The records: Begin

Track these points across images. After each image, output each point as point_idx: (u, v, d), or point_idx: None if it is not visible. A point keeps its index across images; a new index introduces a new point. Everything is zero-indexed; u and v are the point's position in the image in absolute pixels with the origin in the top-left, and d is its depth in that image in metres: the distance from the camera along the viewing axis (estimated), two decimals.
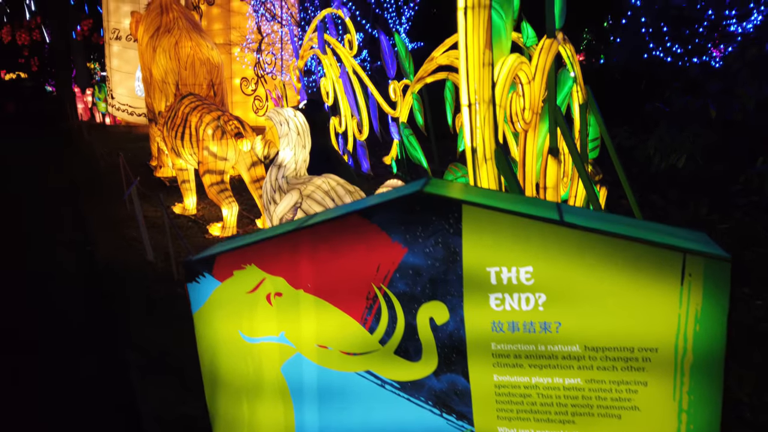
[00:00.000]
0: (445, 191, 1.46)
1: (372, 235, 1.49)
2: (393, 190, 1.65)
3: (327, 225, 1.53)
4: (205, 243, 6.31)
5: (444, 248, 1.45)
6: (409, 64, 6.68)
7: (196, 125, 6.56)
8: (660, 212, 5.17)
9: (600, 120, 3.38)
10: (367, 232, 1.50)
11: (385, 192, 1.72)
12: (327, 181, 3.71)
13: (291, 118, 4.00)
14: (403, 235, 1.47)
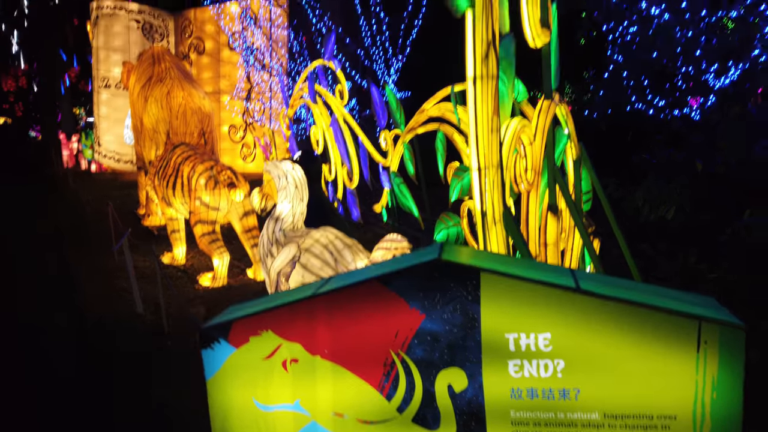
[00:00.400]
0: (463, 259, 1.49)
1: (390, 302, 1.51)
2: (409, 256, 1.67)
3: (345, 291, 1.54)
4: (196, 294, 6.24)
5: (462, 315, 1.47)
6: (400, 115, 6.81)
7: (188, 175, 6.58)
8: (650, 262, 5.25)
9: (593, 174, 3.46)
10: (386, 298, 1.51)
11: (401, 257, 1.75)
12: (325, 235, 3.73)
13: (289, 172, 4.04)
14: (422, 302, 1.49)
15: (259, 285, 6.44)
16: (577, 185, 3.26)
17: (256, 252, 6.54)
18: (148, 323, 5.45)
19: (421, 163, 6.94)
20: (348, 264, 3.55)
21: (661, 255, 5.08)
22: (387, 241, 3.27)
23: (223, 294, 6.20)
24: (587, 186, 4.10)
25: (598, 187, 3.31)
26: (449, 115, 5.89)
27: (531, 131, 2.67)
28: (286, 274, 3.64)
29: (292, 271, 3.62)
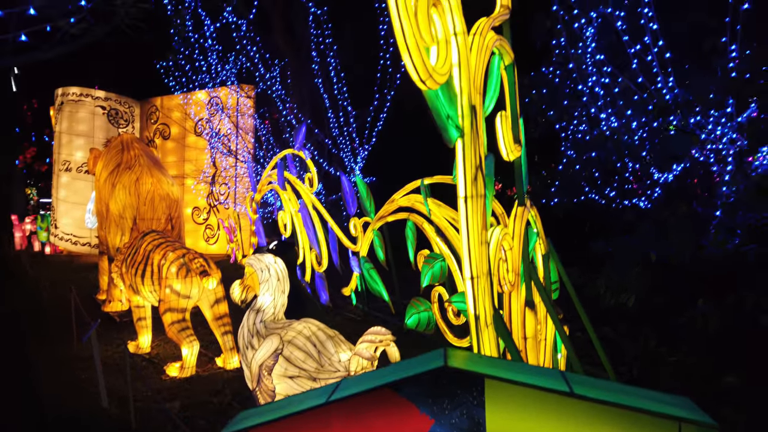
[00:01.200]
0: (468, 365, 1.63)
1: (401, 408, 1.63)
2: (415, 361, 1.81)
3: (358, 398, 1.65)
4: (163, 385, 6.09)
5: (468, 419, 1.59)
6: (369, 203, 7.08)
7: (158, 263, 6.58)
8: (613, 344, 5.46)
9: (560, 266, 3.70)
10: (397, 404, 1.63)
11: (407, 362, 1.88)
12: (308, 326, 3.81)
13: (272, 265, 4.15)
14: (431, 407, 1.61)
15: (229, 374, 6.34)
16: (547, 278, 3.48)
17: (227, 340, 6.48)
18: (114, 418, 5.27)
19: (390, 249, 7.15)
20: (331, 356, 3.62)
21: (623, 338, 5.31)
22: (371, 333, 3.38)
23: (192, 384, 6.08)
24: (555, 276, 4.35)
25: (566, 278, 3.54)
26: (419, 206, 6.18)
27: (509, 237, 2.90)
28: (269, 367, 3.67)
29: (275, 364, 3.66)
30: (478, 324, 2.18)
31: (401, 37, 1.98)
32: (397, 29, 1.98)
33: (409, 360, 1.91)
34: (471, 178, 2.21)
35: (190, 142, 16.30)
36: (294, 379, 3.57)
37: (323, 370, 3.54)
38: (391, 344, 3.34)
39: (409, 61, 2.01)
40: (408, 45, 1.98)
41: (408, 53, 1.98)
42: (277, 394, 3.59)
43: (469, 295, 2.24)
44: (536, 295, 2.74)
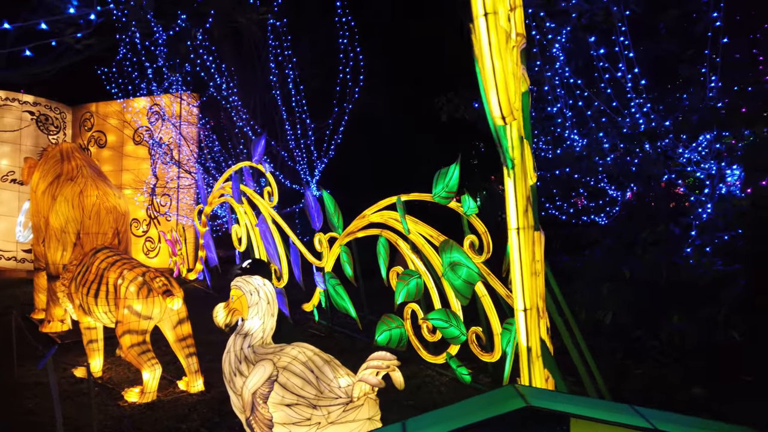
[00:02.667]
0: (551, 404, 1.61)
1: None
2: (485, 399, 1.77)
3: None
4: (122, 412, 5.73)
5: None
6: (337, 219, 6.98)
7: (115, 282, 6.21)
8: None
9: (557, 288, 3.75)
10: None
11: (476, 400, 1.83)
12: (303, 351, 3.68)
13: (261, 287, 4.00)
14: None
15: (193, 398, 6.05)
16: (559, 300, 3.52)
17: (192, 362, 6.19)
18: None
19: (359, 265, 7.07)
20: (330, 381, 3.51)
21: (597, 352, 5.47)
22: (376, 359, 3.30)
23: (155, 410, 5.76)
24: None
25: (561, 298, 3.60)
26: (392, 223, 6.15)
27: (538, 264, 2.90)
28: (263, 395, 3.52)
29: (270, 392, 3.51)
30: (530, 356, 2.16)
31: (491, 75, 1.95)
32: (486, 67, 1.94)
33: (478, 397, 1.87)
34: (522, 210, 2.20)
35: (128, 151, 15.57)
36: (292, 407, 3.44)
37: (323, 396, 3.43)
38: (396, 369, 3.27)
39: (495, 98, 1.97)
40: (497, 84, 1.94)
41: (496, 91, 1.95)
42: (275, 424, 3.44)
43: (521, 328, 2.22)
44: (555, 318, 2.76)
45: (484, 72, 1.94)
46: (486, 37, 2.02)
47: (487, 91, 1.97)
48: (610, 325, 5.57)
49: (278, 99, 10.24)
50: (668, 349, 5.22)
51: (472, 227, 5.11)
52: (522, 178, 2.20)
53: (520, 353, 2.25)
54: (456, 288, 4.96)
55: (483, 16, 2.04)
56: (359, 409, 3.39)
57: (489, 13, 2.05)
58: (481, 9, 2.06)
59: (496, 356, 5.06)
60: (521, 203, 2.20)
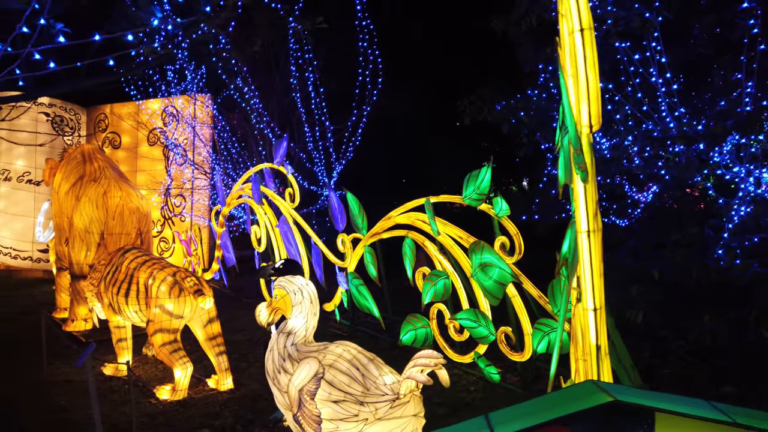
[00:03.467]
0: (636, 399, 1.71)
1: None
2: (568, 394, 1.86)
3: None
4: (155, 410, 5.84)
5: None
6: (362, 220, 7.08)
7: (145, 282, 6.33)
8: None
9: None
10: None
11: (557, 395, 1.93)
12: (347, 350, 3.78)
13: (304, 287, 4.09)
14: None
15: (223, 396, 6.16)
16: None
17: (222, 360, 6.30)
18: None
19: (383, 266, 7.17)
20: (376, 379, 3.61)
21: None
22: (424, 357, 3.40)
23: (188, 408, 5.86)
24: None
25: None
26: (420, 224, 6.25)
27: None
28: (311, 392, 3.62)
29: (317, 389, 3.61)
30: (599, 353, 2.27)
31: (584, 87, 2.05)
32: (580, 80, 2.04)
33: (557, 393, 1.97)
34: (593, 214, 2.30)
35: (143, 152, 15.71)
36: (339, 403, 3.54)
37: (370, 393, 3.53)
38: (442, 367, 3.37)
39: (586, 109, 2.07)
40: (590, 95, 2.05)
41: (587, 102, 2.05)
42: (322, 420, 3.55)
43: (591, 326, 2.32)
44: None
45: (576, 83, 2.04)
46: (582, 51, 2.13)
47: (578, 102, 2.08)
48: (641, 324, 5.65)
49: (298, 101, 10.35)
50: (695, 349, 5.31)
51: (502, 229, 5.21)
52: (592, 183, 2.30)
53: (590, 350, 2.33)
54: (486, 288, 5.05)
55: (579, 32, 2.16)
56: (405, 406, 3.49)
57: (585, 29, 2.17)
58: (578, 24, 2.18)
59: (526, 356, 5.16)
60: (591, 207, 2.30)
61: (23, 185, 15.98)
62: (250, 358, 7.37)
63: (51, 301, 11.64)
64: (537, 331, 4.89)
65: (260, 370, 7.08)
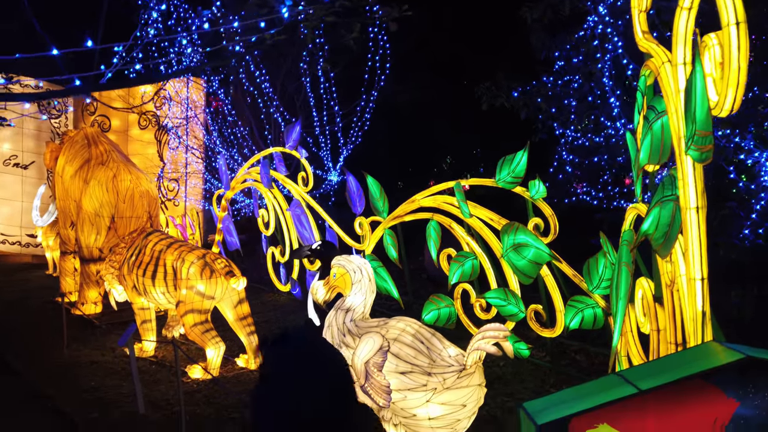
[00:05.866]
0: (763, 355, 1.93)
1: (710, 394, 1.90)
2: (689, 354, 2.07)
3: (671, 387, 1.90)
4: (188, 388, 5.94)
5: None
6: (383, 203, 7.23)
7: (173, 264, 6.39)
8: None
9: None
10: (707, 391, 1.90)
11: (677, 356, 2.14)
12: (409, 324, 3.96)
13: (363, 266, 4.25)
14: (737, 392, 1.89)
15: (254, 374, 6.29)
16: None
17: (253, 340, 6.42)
18: (160, 424, 5.12)
19: (404, 248, 7.35)
20: (440, 351, 3.80)
21: None
22: (492, 329, 3.60)
23: (222, 386, 5.98)
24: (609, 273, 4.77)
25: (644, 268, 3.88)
26: (446, 207, 6.43)
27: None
28: (378, 364, 3.80)
29: (384, 361, 3.79)
30: (704, 319, 2.49)
31: (736, 76, 2.23)
32: (732, 69, 2.22)
33: (681, 353, 2.18)
34: (701, 191, 2.51)
35: (133, 135, 15.51)
36: (406, 374, 3.73)
37: (436, 365, 3.72)
38: (507, 339, 3.58)
39: (732, 96, 2.26)
40: (739, 84, 2.24)
41: (735, 90, 2.23)
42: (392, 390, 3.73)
43: (698, 294, 2.54)
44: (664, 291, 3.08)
45: (727, 70, 2.24)
46: (737, 43, 2.32)
47: (724, 88, 2.27)
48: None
49: (307, 85, 10.37)
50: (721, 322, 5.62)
51: (536, 210, 5.43)
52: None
53: (695, 318, 2.53)
54: (519, 268, 5.27)
55: (735, 25, 2.36)
56: (472, 376, 3.70)
57: (740, 22, 2.36)
58: (734, 18, 2.37)
59: (557, 332, 5.42)
60: (700, 185, 2.51)
61: (9, 169, 15.65)
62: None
63: (48, 286, 11.54)
64: (570, 308, 5.14)
65: None
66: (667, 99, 2.71)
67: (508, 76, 8.86)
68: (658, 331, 3.23)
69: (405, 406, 3.74)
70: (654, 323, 3.26)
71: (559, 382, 5.57)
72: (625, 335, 3.79)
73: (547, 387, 5.46)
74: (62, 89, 6.58)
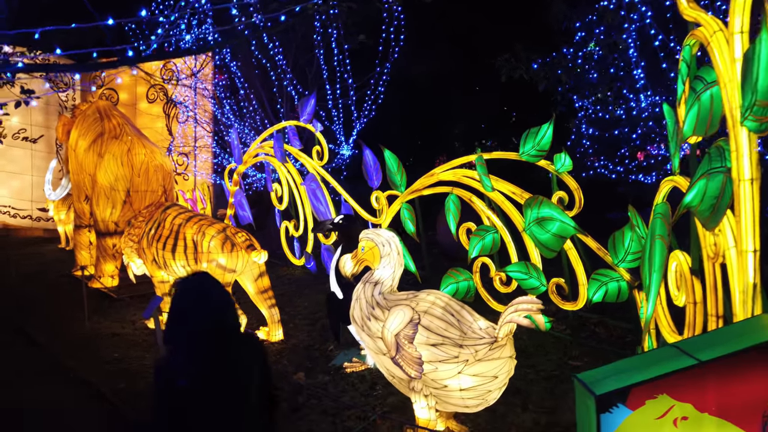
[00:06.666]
0: None
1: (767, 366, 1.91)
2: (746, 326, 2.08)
3: (731, 357, 1.91)
4: None
5: None
6: (400, 177, 7.20)
7: (193, 237, 6.40)
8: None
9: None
10: (764, 362, 1.91)
11: (743, 324, 2.14)
12: (439, 297, 3.97)
13: (392, 239, 4.25)
14: None
15: (274, 346, 6.35)
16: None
17: (274, 312, 6.47)
18: None
19: (422, 222, 7.34)
20: (471, 324, 3.82)
21: None
22: (524, 302, 3.61)
23: None
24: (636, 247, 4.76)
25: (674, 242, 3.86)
26: (467, 180, 6.40)
27: None
28: (409, 336, 3.82)
29: (415, 333, 3.81)
30: (755, 291, 2.49)
31: None
32: None
33: (738, 324, 2.19)
34: (756, 163, 2.49)
35: (142, 109, 15.42)
36: (437, 346, 3.75)
37: (467, 337, 3.74)
38: (539, 312, 3.59)
39: None
40: None
41: None
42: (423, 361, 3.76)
43: (750, 266, 2.53)
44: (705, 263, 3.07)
45: None
46: None
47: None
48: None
49: (321, 58, 10.25)
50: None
51: (561, 184, 5.41)
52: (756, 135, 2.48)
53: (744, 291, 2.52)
54: (542, 242, 5.25)
55: None
56: (503, 348, 3.72)
57: None
58: None
59: (579, 304, 5.44)
60: (754, 156, 2.49)
61: (19, 143, 15.63)
62: (288, 311, 7.54)
63: (62, 259, 11.61)
64: (594, 282, 5.14)
65: (303, 321, 7.29)
66: (718, 69, 2.66)
67: (527, 48, 8.74)
68: (695, 304, 3.24)
69: (436, 377, 3.77)
70: (691, 296, 3.26)
71: (581, 354, 5.61)
72: (655, 308, 3.80)
73: (569, 359, 5.51)
74: (113, 60, 6.51)
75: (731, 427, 1.93)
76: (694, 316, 3.25)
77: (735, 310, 2.58)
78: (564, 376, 5.17)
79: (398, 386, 4.14)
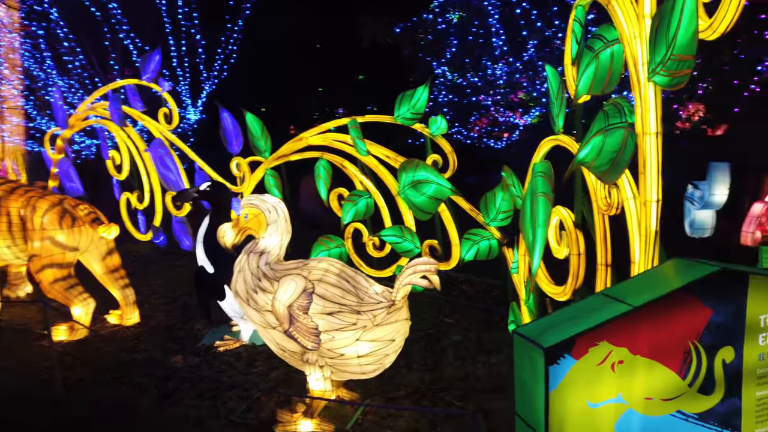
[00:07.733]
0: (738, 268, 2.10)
1: (692, 304, 2.04)
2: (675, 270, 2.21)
3: (660, 301, 2.01)
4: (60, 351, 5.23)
5: (736, 307, 2.08)
6: (265, 142, 6.83)
7: (21, 213, 5.49)
8: None
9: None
10: (689, 302, 2.04)
11: (664, 268, 2.26)
12: (332, 264, 3.79)
13: (278, 205, 3.95)
14: (712, 301, 2.06)
15: (130, 330, 5.72)
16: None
17: (129, 294, 5.80)
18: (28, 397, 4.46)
19: (288, 188, 7.05)
20: (366, 289, 3.72)
21: None
22: (422, 263, 3.58)
23: (93, 344, 5.36)
24: (507, 206, 4.98)
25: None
26: (337, 145, 6.25)
27: None
28: (303, 306, 3.62)
29: (310, 303, 3.62)
30: (656, 238, 2.64)
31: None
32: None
33: (658, 269, 2.32)
34: (660, 117, 2.61)
35: None
36: (334, 314, 3.61)
37: (364, 303, 3.64)
38: (435, 273, 3.59)
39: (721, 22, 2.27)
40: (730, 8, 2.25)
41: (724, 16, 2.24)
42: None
43: (653, 216, 2.67)
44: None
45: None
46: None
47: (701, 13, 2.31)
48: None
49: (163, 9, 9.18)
50: None
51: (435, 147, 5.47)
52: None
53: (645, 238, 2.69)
54: (417, 205, 5.29)
55: None
56: (400, 311, 3.69)
57: None
58: None
59: (452, 264, 5.61)
60: (659, 110, 2.62)
61: None
62: (142, 291, 6.84)
63: None
64: (466, 241, 5.31)
65: (160, 300, 6.69)
66: (621, 27, 2.79)
67: (389, 11, 8.68)
68: (579, 255, 3.46)
69: (332, 347, 3.63)
70: (575, 248, 3.47)
71: (452, 312, 5.83)
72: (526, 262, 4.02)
73: (443, 317, 5.69)
74: None
75: (659, 366, 2.05)
76: (578, 266, 3.48)
77: (633, 257, 2.79)
78: (440, 333, 5.33)
79: (289, 360, 3.92)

The records: End

- Required action -
What you give back must match the lines from the start of the records through the line that contains "15: (259, 285, 6.44)", exactly, with the pictures left out.

- Response for this exercise -
Track these points across images. After each image, output each point as point_idx: (u, v, d), or point_idx: None if it is not visible. A point keeps its index across images; a new index introduces a new point. Everything is zero-indexed; u and v are the point's position in the image in absolute pixels with the origin in the top-left, and d is its depth in that image in metres: the distance from the camera along the viewing axis (estimated), two decimals.
[00:00.000]
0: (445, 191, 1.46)
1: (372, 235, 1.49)
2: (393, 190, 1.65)
3: (327, 225, 1.53)
4: (205, 243, 6.31)
5: (444, 248, 1.45)
6: (409, 64, 6.68)
7: (196, 125, 6.56)
8: (660, 212, 5.17)
9: (600, 120, 3.38)
10: (367, 232, 1.50)
11: (385, 192, 1.72)
12: (327, 181, 3.71)
13: (291, 118, 4.00)
14: (403, 235, 1.47)
[00:00.400]
0: (463, 259, 1.49)
1: (390, 302, 1.51)
2: (409, 256, 1.67)
3: (345, 291, 1.54)
4: (196, 294, 6.24)
5: (462, 315, 1.47)
6: (400, 115, 6.81)
7: (188, 175, 6.58)
8: (650, 262, 5.25)
9: (593, 174, 3.46)
10: (386, 298, 1.51)
11: (401, 257, 1.75)
12: (325, 235, 3.73)
13: (289, 172, 4.04)
14: (422, 302, 1.49)
15: (259, 285, 6.44)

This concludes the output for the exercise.